## Import necessary packages

In [1]:
import os
os.environ["CUDA_VISIBLE_DEVICES"]="4,5,6,7"
from kilt import retrieval
from kilt import kilt_utils as utils
import tasks
# from kilt.retrievers import DPR_connector
import utils
from rouge_score import rouge_scorer
import random
import numpy as np
import torch
torch.set_grad_enabled(False)
from transformers import DPRContextEncoder, DPRContextEncoderTokenizer
from transformers import DPRQuestionEncoder, DPRQuestionEncoderTokenizer
from datasets import load_dataset
import json
from tqdm import tqdm
import opensource

np.random.seed(42)

  from .autonotebook import tqdm as notebook_tqdm


In [2]:
import pickle
def write_list(a_list, file_name):
    # store list in binary file so 'wb' mode
    with open(file_name, 'wb') as fp:
        pickle.dump(a_list, fp)
        print('Done writing list into a binary file')
def read_list(file_name):
    # for reading also binary mode is important
    with open(file_name, 'rb') as fp:
        n_list = pickle.load(fp)
        return n_list

def read_results(task):
    retrieved_scores = read_list(f'uncertain_retrieved_scores_{task}.p')
    retrieved_true_scores = read_list(f'uncertain_retrieved_true_scores_{task}.p')
    queries = read_list(f'uncertain_queries_{task}.p')
    answers = read_list(f'uncertain_answers_{task}.p')
    opensource_true_scores = read_list(f'uncertain_opensource_true_scores_{task}.p')
    opensource_answers = read_list(f'uncertain_opensource_answers_{task}.p')
    opensource_semantics = read_list(f'uncertain_opensource_semantics_{task}.p')
    opensource_occurances = read_list(f'uncertain_occurances_{task}.p')
    opensource_semantic_ids = read_list(f'uncertain_semantic_ids_{task}.p')
    opensource_probs = read_list(f'uncertain_probs_{task}.p')
    
    return retrieved_scores, retrieved_true_scores, \
           queries, answers, \
           opensource_true_scores, opensource_answers, \
           opensource_occurances, opensource_semantic_ids, \
           opensource_probs

In [3]:
task = 'trivia'

In [4]:
semantic = False
scorer = rouge_scorer.RougeScorer(["rouge1", "rouge2", "rougeL"],
                                        use_stemmer=True)
if semantic:
    from transformers import AutoModelForSequenceClassification, AutoTokenizer
    # setup semantic model
    semantic_tokenizer = \
        AutoTokenizer.from_pretrained("microsoft/deberta-large-mnli")
    semantic_model = \
        AutoModelForSequenceClassification.from_pretrained(
            "microsoft/deberta-large-mnli"
        ).cuda()

In [5]:
retrieved_scores, retrieved_true_scores, queries, answers, opensource_true_scores, opensource_answers, opensource_occurances, opensource_semantic_ids, opensource_probs = \
read_results(task)

In [6]:
len(retrieved_scores)

688

In [7]:
indices = np.arange(len(retrieved_true_scores)-1)
random.shuffle(indices)
cal_first_indices = indices[:int(len(indices) * 0.3)]
cal_second_indices = indices[int(len(indices) * 0.3) : int(len(indices) * 0.6)]
test_indices = indices[int(len(indices) * 0.6):]

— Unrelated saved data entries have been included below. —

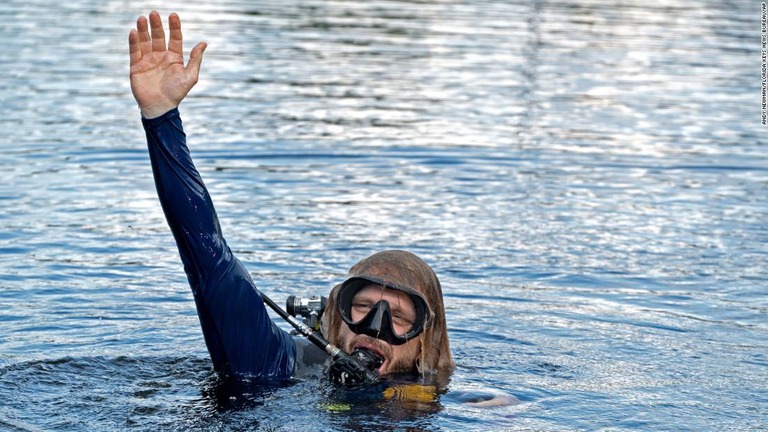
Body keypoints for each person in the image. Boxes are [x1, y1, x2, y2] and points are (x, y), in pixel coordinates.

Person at [128, 11, 455, 383]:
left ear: (425, 341)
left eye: (398, 318)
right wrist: (161, 117)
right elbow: (210, 258)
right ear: (335, 316)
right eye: (361, 307)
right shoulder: (280, 365)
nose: (374, 328)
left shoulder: (454, 400)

cal_first_retrieved_true_scores = utils.split(retrieved_true_scores, cal_first_indices)
cal_second_retrieved_true_scores = utils.split(retrieved_true_scores, cal_second_indices)
test_retrieved_true_scores = utils.split(retrieved_true_scores, test_indices)
cal_first_opensource_true_scores = utils.split(opensource_true_scores, cal_first_indices)
cal_second_opensource_true_scores = utils.split(opensource_true_scores, cal_second_indices)
test_opensource_true_scores = utils.split(opensource_true_scores, test_indices)
cal_first_retrieved_scores = utils.split(retrieved_scores, cal_first_indices)
cal_second_retrieved_scores = utils.split(retrieved_scores, cal_second_indices)
test_retrieved_scores = utils.split(retrieved_scores, test_indices)
cal_first_opensource_occurances = utils.split(opensource_occurances, cal_first_indices)
cal_second_opensource_occurances = utils.split(opensource_occurances, cal_second_indices)
test_opensource_occurances = utils.split(opensource_occurances, test_indices)
cal_first_opensource_semantic_ids = utils.split(opensource_semantic_ids, cal_first_indices)
cal_second_opensource_semantic_ids = utils.split(opensource_semantic_ids, cal_second_indices)
test_opensource_semantic_ids = utils.split(opensource_semantic_ids, test_indices)
cal_first_queries = utils.split(queries, cal_first_indices)
cal_second_queries = utils.split(queries, cal_second_indices)
test_queries = utils.split(queries, test_indices)
cal_first_opensource_answers = utils.split(opensource_answers, cal_first_indices)
cal_second_opensource_answers = utils.split(opensource_answers, cal_second_indices)
test_opensource_answers = utils.split(opensource_answers, test_indices)
cal_first_opensource_probs = utils.split(opensource_probs, cal_first_indices)
cal_second_opensource_probs = utils.split(opensource_probs, cal_second_indices)
test_opensource_probs = utils.split(opensource_probs, test_indices)

In [8]:
scorer = rouge_scorer.RougeScorer(["rouge1", "rouge2", "rougeL"],
                                        use_stemmer=True)

## Compute coverage rate

In [9]:
def coverage(
        retrieved_true_scores_list, opensource_true_scores_list,
        retrieved_thr, qa_thr):

    includes = []
    for idx, (retrieved_true_score, opensource_true_score) in enumerate(zip(retrieved_true_scores_list, opensource_true_scores_list)):
#         if idx > 20:
        opensource_true_score = np.max(opensource_true_score)
        include = True if (retrieved_true_score >= retrieved_thr and 
                           opensource_true_score >= qa_thr) \
                       else False
        includes.append(include)
    return includes

In [13]:
alpha = 0.6
cal_first_scores = []
for probs in cal_first_opensource_probs:
    cal_first_scores.append(np.max(list(probs.values())))
opensource_qa_thr = utils.compute_threshold(cal_first_scores, alpha=1-alpha)
print('QA (I am not certain) threshold', opensource_qa_thr)

cal_second_scores = []
for probs in cal_second_opensource_probs:
    cal_second_scores.append(np.max(list(probs.values())))
qa_coverage = np.mean(np.array(cal_second_scores) <= opensource_qa_thr)
print('validation qa coverage', qa_coverage)

test_scores = []
for probs in test_opensource_probs:
    test_scores.append(np.max(list(probs.values())))
qa_coverage = np.mean(np.array(test_scores) <= opensource_qa_thr)
print('test qa coverage', qa_coverage)

QA (I am not certain) threshold 0.7666666666666667
validation qa coverage 0.44660194174757284
test qa coverage 0.4109090909090909